I can’t fully express how genuinely sad I am that Amendment One passed. I knew it would; it wasn’t a surprise and yet my heart aches and I can’t stop thinking about it.  I love Jesus. I don’t think that is a surprise to anyone who reads this. I love Jesus passionately and I like to believe this love translates over all the areas of my life, whether it is immediately evident or not (I’m looking at you, cursing problem). My relationship with Jesus is the most important personal relationship I have. 

And so it is physically painful to see the God I know to be unceasing in love and grace and mercy affixed to a battering ram of hate and judgment and condemnation. The truth gets high jacked and comes back a funhouse mirror version of itself. I think of all those who are turned away from the love that I so personally need and I want to weep. I wouldn’t want to know a God who acts like that. 

And so I speak these truths, to anyone who is listening:
  •  You are so dearly loved, exactly where you are.
  • You are beautifully and wonderfully made.  You were knit together in love and you matter.
  • Mercy casts out judgment.
  • Nothing can separate you from the love of God in Christ Jesus. Not the past or the present, not the right or the left, not your orientation or your family, not your highest highs or your lowest lows, not popularity contests, not shame, not Facebook statuses, not Christians, not your best day or your worst night, not your secrets, not addictions, not failure; not fear. Nothing can separate you from the love of God.
Love.
Joy.
Peace.
Patience.
Kindness.
Goodness.
Gentleness.
 Faithfulness.
Self-control.

The writer of Galatians calls these the fruits of the Spirit. These are the traits of someone with in whom God resides, because they are the traits of God. Hold fast to this truth. Please.

I've written about this before here and here and probably elsewhere I just don't have time to look it up.

Tuesday, May 8, 2012

Be Thou My Vision




I woke with Ecclesiastes 3:11 in my head this morning.
God makes everything beautiful in his time,” my brain hummed as I boiled the water for my coffee.
“God makes everything beautiful in his time,” my heart sang as I padded around in my bathrobe, my hair still wet from the shower.
God makes everything beautiful in his time,” my heart hoped as I tied my shoes and grabbed the leash.

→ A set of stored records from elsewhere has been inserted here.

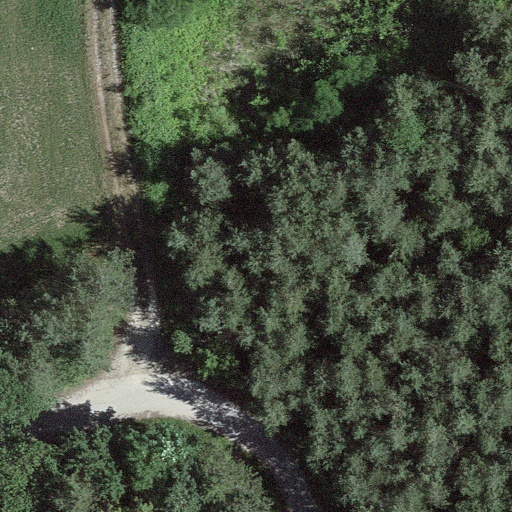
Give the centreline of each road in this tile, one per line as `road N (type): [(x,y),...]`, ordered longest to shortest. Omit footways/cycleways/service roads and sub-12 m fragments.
road 1 (track): [(106,0),(145,319),(131,395)]
road 2 (track): [(0,433),(131,395),(214,405),(273,448),(300,511)]
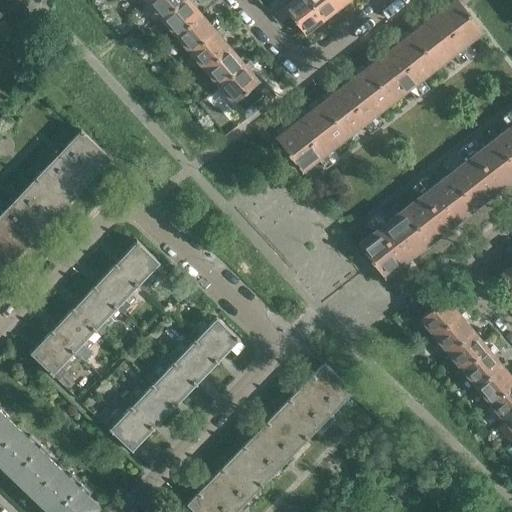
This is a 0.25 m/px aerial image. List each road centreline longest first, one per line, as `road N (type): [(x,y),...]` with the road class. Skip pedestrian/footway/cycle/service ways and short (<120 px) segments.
road 1 (residential): [(120,511),(265,362),(270,346),(263,331),(137,210),(124,208),(108,214),(0,326)]
road 2 (residential): [(241,0),(299,54),(321,52),(390,0)]
road 3 (residential): [(511,225),(467,266),(469,282),(511,333)]
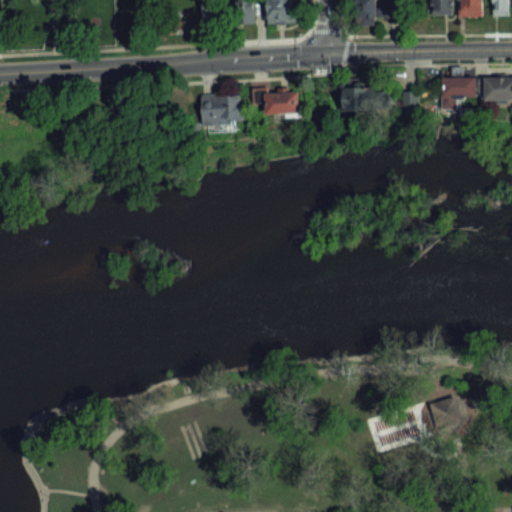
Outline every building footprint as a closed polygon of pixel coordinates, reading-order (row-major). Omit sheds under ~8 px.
[(357,0),(357,18),(402,19),(402,0),(357,0)] [(459,0),(459,16),(483,17),(483,0),(459,0)] [(509,15),(509,0),(492,0),(492,15),(509,15)] [(255,1),(239,1),(239,23),(255,23),(255,1)] [(268,22),(293,22),(293,7),(268,7),(268,22)] [(442,77),(442,98),(478,98),(478,77),(442,77)] [(511,77),(485,77),(485,101),(511,100),(511,77)] [(390,89),(357,89),(357,111),(390,111),(390,89)] [(402,115),(420,115),(420,89),(402,89),(402,115)] [(302,113),(301,92),(264,93),(265,114),(302,113)] [(202,125),(244,123),(242,94),(201,96),(202,125)]
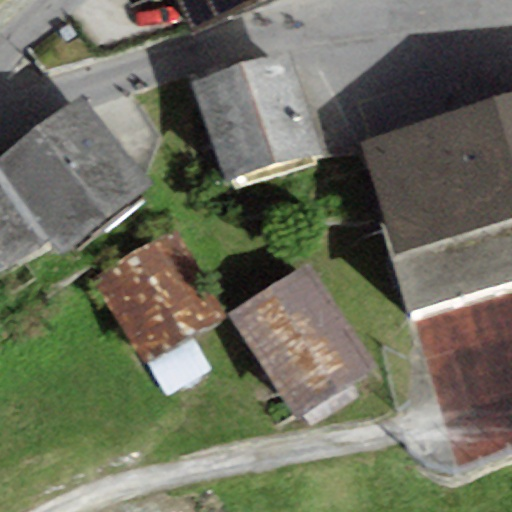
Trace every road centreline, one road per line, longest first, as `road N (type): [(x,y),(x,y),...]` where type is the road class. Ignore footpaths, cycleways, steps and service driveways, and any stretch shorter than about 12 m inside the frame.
road 1 (tertiary): [(0,115),(312,23),(511,1)]
road 2 (residential): [(61,511),(93,496),(435,409)]
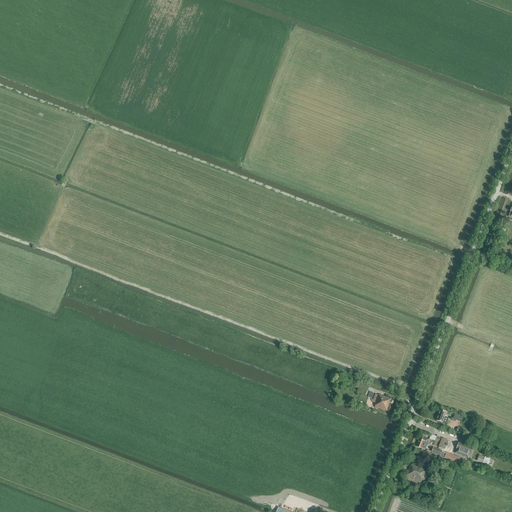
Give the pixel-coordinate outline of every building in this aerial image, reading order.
[(379,395),(375,394),(373,402),(376,403),(375,408),(378,409),(379,408),(387,411),(391,399),(379,394),(379,395)] [(440,410),(436,420),(443,423),(443,422),(447,424),(449,418),(445,417),(445,416),(448,417),(449,413),(440,410)] [(456,419),(462,421),(464,416),(455,413),(453,420),(456,421),(456,419)] [(458,427),(456,432),(465,436),(466,435),(468,436),(469,432),(467,432),(467,431),(458,427)] [(449,431),(447,435),(459,439),(460,435),(449,431)] [(423,450),(424,449),(425,450),(430,439),(423,437),(422,440),(419,439),(416,447),(423,450)] [(448,440),(443,438),(439,447),(445,449),(448,440)] [(457,449),(455,453),(469,458),(470,454),(471,454),(473,448),(459,443),(456,449),(457,449)] [(434,448),(432,452),(440,455),(439,457),(444,459),(444,458),(458,463),(460,458),(441,451),(434,448)] [(423,478),(424,478),(427,471),(411,465),(405,480),(420,486),(423,478)] [(431,487),(433,487),(437,476),(431,474),(427,485),(431,487)]
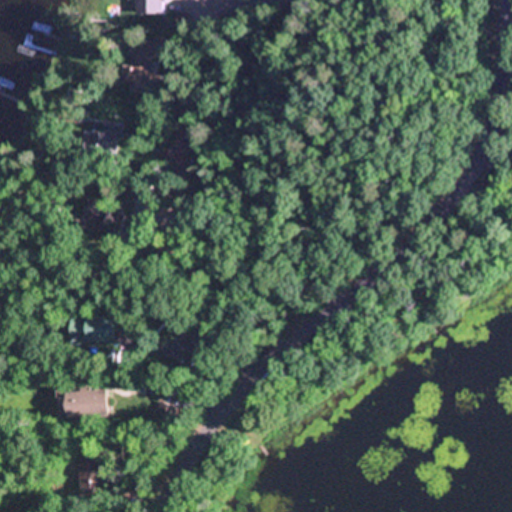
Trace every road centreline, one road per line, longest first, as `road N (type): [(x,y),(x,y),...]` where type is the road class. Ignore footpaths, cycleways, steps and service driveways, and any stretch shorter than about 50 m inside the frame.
road 1 (residential): [(177,511),(231,408),(458,192),(494,134),(507,80),(507,0)]
road 2 (residential): [(308,0),(279,54),(252,78),(203,75)]
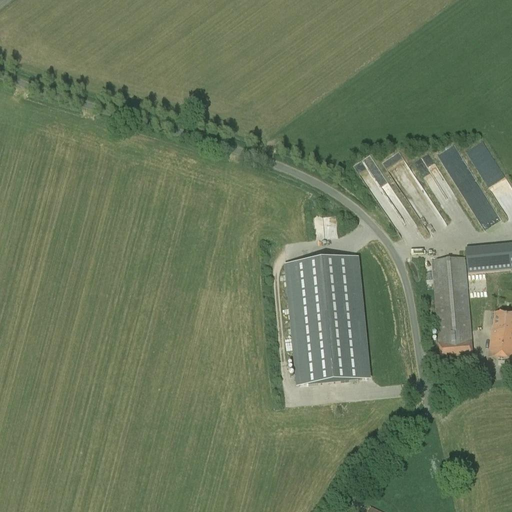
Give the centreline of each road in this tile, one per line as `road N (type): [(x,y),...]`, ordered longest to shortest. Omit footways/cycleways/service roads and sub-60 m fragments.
road 1 (unclassified): [(435,402),(423,381),(404,278),(387,245),(330,191),(285,168),(0,75)]
road 2 (unclassified): [(340,511),(435,402)]
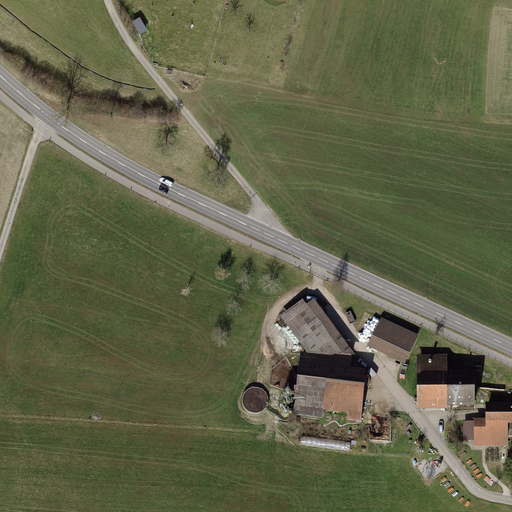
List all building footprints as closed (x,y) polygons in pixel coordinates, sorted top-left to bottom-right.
[(313,299),(282,320),(308,356),(304,356),(299,413),(364,421),(368,375),(353,373),(353,354),(313,299)] [(421,340),(385,323),(372,350),(408,367),(421,340)] [(452,358),(423,358),(423,414),(479,414),(479,377),(452,377),(452,358)] [(292,389),(294,380),(275,375),(273,384),(292,389)] [(251,395),(260,407),(269,400),(260,389),(251,395)] [(511,409),(487,409),(487,425),(475,425),(475,447),(511,447),(511,409)]
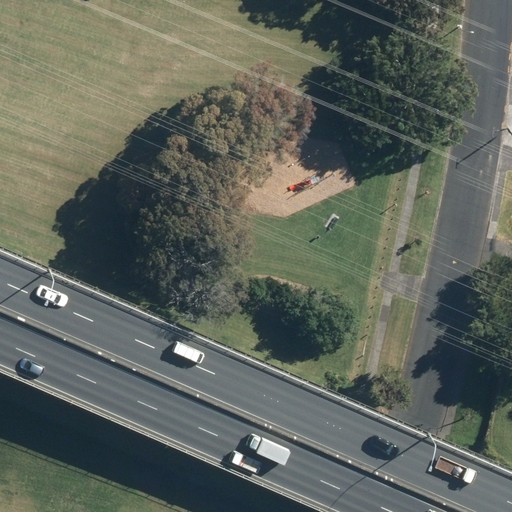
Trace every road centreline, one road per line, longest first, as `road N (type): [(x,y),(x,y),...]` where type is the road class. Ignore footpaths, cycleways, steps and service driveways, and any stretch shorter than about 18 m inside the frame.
road 1 (primary): [(0,279),(511,503)]
road 2 (residential): [(496,0),(459,231),(395,511)]
road 3 (primary): [(392,511),(0,340)]
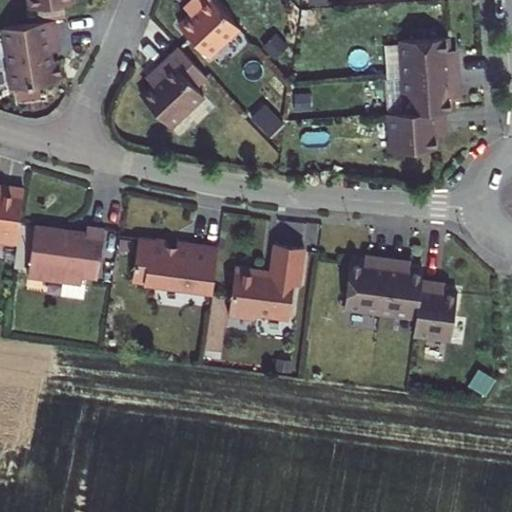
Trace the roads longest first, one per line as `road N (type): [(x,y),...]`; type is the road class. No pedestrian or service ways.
road 1 (residential): [(66,147),(232,187),(478,206)]
road 2 (residential): [(135,0),(66,147)]
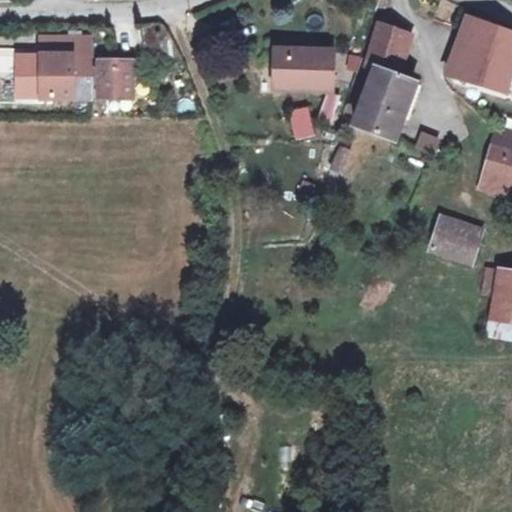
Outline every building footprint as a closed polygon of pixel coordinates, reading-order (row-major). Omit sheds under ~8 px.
[(185,63),(159,20),(143,21),(143,63),(185,63)] [(511,89),(511,33),(478,22),(457,80),(510,96),(511,89)] [(414,34),(380,23),(365,65),(372,67),(402,76),(414,34)] [(95,56),(95,37),(45,37),(45,59),(45,83),(45,98),(95,98),(95,80),(100,80),(99,69),(92,69),(92,56),(95,56)] [(328,49),(271,49),(270,72),(270,87),(315,88),(328,88),(328,49)] [(45,83),(45,59),(32,59),(32,83),(45,83)] [(104,69),(99,69),(100,80),(104,80),(104,98),(137,98),(138,61),(105,60),(104,69)] [(402,76),(372,67),(353,127),(395,138),(402,117),(415,79),(402,76)] [(425,83),(415,79),(402,117),(412,121),(425,83)] [(321,96),(323,123),(338,122),(335,95),(321,96)] [(310,106),(291,109),(294,129),(313,127),(310,106)] [(511,134),(500,130),(486,175),(511,182),(511,134)] [(440,142),(422,135),(415,152),(433,158),(440,142)] [(511,193),(511,182),(486,175),(482,188),(511,197),(511,193)] [(485,235),(444,221),(433,251),(473,265),(485,235)] [(511,272),(500,271),(492,319),(511,322),(511,272)]
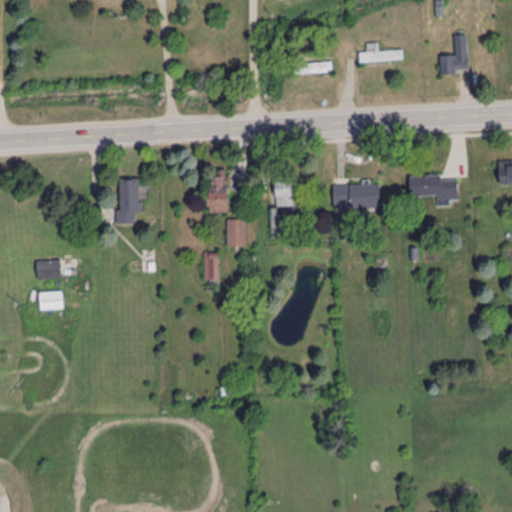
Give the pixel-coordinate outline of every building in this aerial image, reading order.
[(442,58),(442,75),(469,75),(469,37),(455,37),(455,58),(442,58)] [(360,53),(360,64),(405,63),(404,51),(379,52),(379,45),(367,45),(368,53),(360,53)] [(294,64),(294,75),(333,75),(333,64),(294,64)] [(511,162),(500,162),(500,187),(511,187),(511,162)] [(229,214),(229,172),(208,172),(208,214),(229,214)] [(458,177),(410,178),(411,199),(438,199),(438,205),(459,205),(458,177)] [(140,224),(140,179),(120,179),(120,224),(140,224)] [(298,182),(276,183),(276,209),(271,209),(272,239),(282,239),(282,220),(299,220),(298,182)] [(381,185),(334,185),(334,209),(381,209),(381,185)] [(247,221),(228,221),(228,249),(247,249),(247,221)] [(219,285),(219,254),(206,254),(206,285),(219,285)] [(37,262),(37,281),(62,281),(62,262),(37,262)] [(40,293),(40,311),(63,311),(63,293),(40,293)]
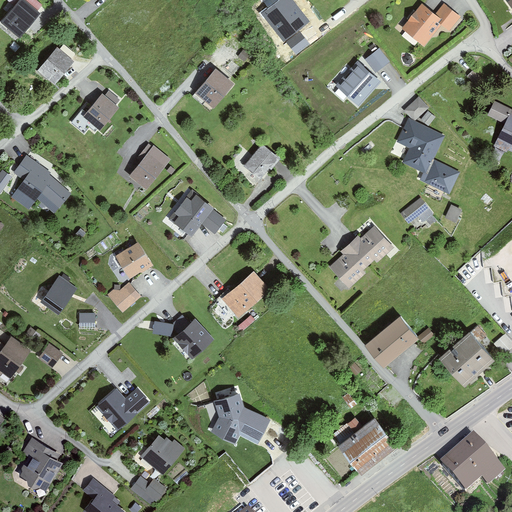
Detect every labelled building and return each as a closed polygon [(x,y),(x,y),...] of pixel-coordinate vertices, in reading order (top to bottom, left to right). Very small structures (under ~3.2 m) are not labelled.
[(22,0),(1,26),(20,41),(41,15),(22,0)] [(8,0),(6,2),(13,8),(20,0),(8,0)] [(449,32),(461,18),(443,4),(434,14),(422,4),(402,29),(424,47),(441,26),(449,32)] [(76,62),(58,47),(37,72),(55,87),(76,62)] [(379,48),(365,59),(376,73),(390,63),(379,48)] [(358,60),(336,85),(359,106),(381,81),(358,60)] [(214,107),(235,83),(217,68),(196,92),(214,107)] [(101,131),(120,106),(102,93),(83,118),(101,131)] [(429,108),(418,97),(404,111),(415,122),(429,108)] [(511,110),(493,102),(486,116),(505,125),(511,110)] [(430,126),(436,119),(428,112),(421,120),(430,126)] [(511,152),(511,113),(511,114),(496,145),(511,152)] [(461,174),(433,160),(445,138),(410,120),(398,143),(411,149),(403,164),(423,174),(419,181),(449,197),(461,174)] [(146,190),(171,159),(150,142),(143,151),(147,154),(129,176),(146,190)] [(262,181),(280,159),(263,144),(244,166),(262,181)] [(53,208),(68,190),(27,155),(12,172),(22,181),(13,192),(31,207),(40,197),(53,208)] [(193,191),(170,218),(192,236),(202,224),(213,210),(214,208),(193,191)] [(423,224),(432,216),(418,200),(400,215),(408,225),(418,218),(423,224)] [(456,224),(462,210),(451,205),(445,219),(456,224)] [(226,220),(213,210),(202,224),(216,234),(226,220)] [(357,238),(350,244),(369,267),(375,261),(377,264),(395,249),(375,227),(359,240),(357,238)] [(116,256),(131,280),(154,266),(140,242),(116,256)] [(369,267),(350,244),(341,252),(343,255),(330,267),(349,289),(366,275),(363,272),(369,267)] [(239,318),(270,289),(253,271),(222,300),(239,318)] [(60,275),(41,302),(59,315),(78,288),(60,275)] [(108,297),(122,313),(137,301),(123,285),(108,297)] [(80,313),(79,329),(95,329),(96,313),(80,313)] [(386,367),(420,338),(401,315),(367,344),(386,367)] [(154,331),(175,333),(176,320),(155,319),(154,331)] [(173,339),(191,361),(215,341),(197,319),(173,339)] [(465,385),(497,359),(473,331),(442,357),(465,385)] [(0,374),(9,381),(29,353),(10,340),(5,347),(0,353),(0,374)] [(39,359),(52,369),(65,353),(52,343),(39,359)] [(137,416),(136,414),(150,401),(137,388),(124,400),(117,391),(97,407),(106,418),(105,419),(117,432),(137,416)] [(242,412),(238,395),(215,402),(224,426),(219,434),(233,441),(238,433),(257,442),(266,423),(242,412)] [(377,415),(360,428),(352,418),(330,435),(341,448),(342,447),(362,473),(400,444),(377,415)] [(162,476),(185,448),(165,430),(141,458),(162,476)] [(489,490),(508,474),(476,436),(441,466),(466,496),(482,482),(489,490)] [(46,492),(64,464),(44,451),(46,447),(32,438),(22,454),(29,458),(19,475),(46,492)] [(125,511),(110,498),(119,487),(100,471),(84,491),(94,499),(83,511),(84,511),(125,511)] [(158,502),(166,490),(153,481),(150,484),(141,477),(131,489),(147,502),(151,497),(158,502)]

It's a big day in NC. The state is voting on Amendment One, a proposed addition to our Constitution that would give a very rigid definition of marriage and the benefits associated with it. Not to get too detailed, but the amendment would harm the medical and end of life rights of both straight and gay unmarried couples and their children, along with several other benefits we currently hold as self-evident. It's a shameful bit of legislation, and most polls show it passing.
And so it's a sad day too.

A clear sense of right and wrong is in the midst of the issue, but just as it is clear—obvious—it's clear—transparent. I'm learning that issues of right and wrong aren't what we see, they are what we see through, saying as much about us as they do about the topic at hand. They are lenses. Lenses change our vision. Lenses can bring clarity or they can make us blind. It's our choice.

Without vision, the people perish,” Proverbs 29:18 says.

And so I pray to keep my vision. I keep looking, lift my eyes to the hills with the confident expectation that my own lenses will change, but that my vision will remain.

Today, I believe my vote is right. Right in the context of history, right in the context of scripture, right in the context of who I know God to be, right for the people of North Carolina.

And I believe, no matter the outcome, that all things will be made beautiful in God's time.